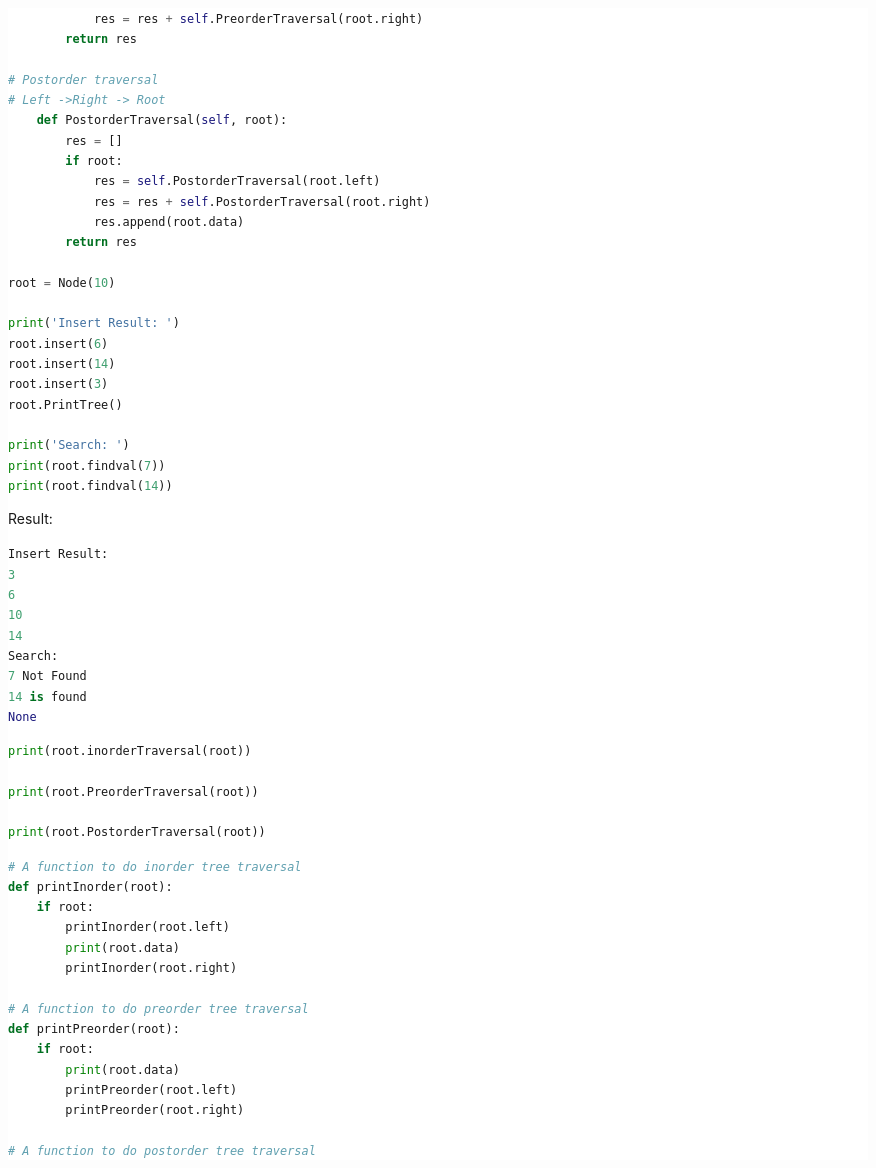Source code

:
 ```python
            res = res + self.PreorderTraversal(root.right)
        return res

# Postorder traversal
# Left ->Right -> Root
    def PostorderTraversal(self, root):
        res = []
        if root:
            res = self.PostorderTraversal(root.left)
            res = res + self.PostorderTraversal(root.right)
            res.append(root.data)
        return res

root = Node(10)

print('Insert Result: ')
root.insert(6)
root.insert(14)
root.insert(3)
root.PrintTree()

print('Search: ')
print(root.findval(7))
print(root.findval(14))
```

Result:

```python
Insert Result: 
3
6
10
14
Search: 
7 Not Found
14 is found
None
```



```python
print(root.inorderTraversal(root))

print(root.PreorderTraversal(root))

print(root.PostorderTraversal(root))
```



```python
# A function to do inorder tree traversal 
def printInorder(root):   
    if root: 
        printInorder(root.left) 
        print(root.data)
        printInorder(root.right) 

# A function to do preorder tree traversal 
def printPreorder(root):  
    if root: 
        print(root.data)
        printPreorder(root.left) 
        printPreorder(root.right) 
        
# A function to do postorder tree traversal 
```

◆ **Assigned task**:
Give the number of lines above in which the word "PostorderTraversal" appears, and nothing more.

◆ **Answer to this problem**:
4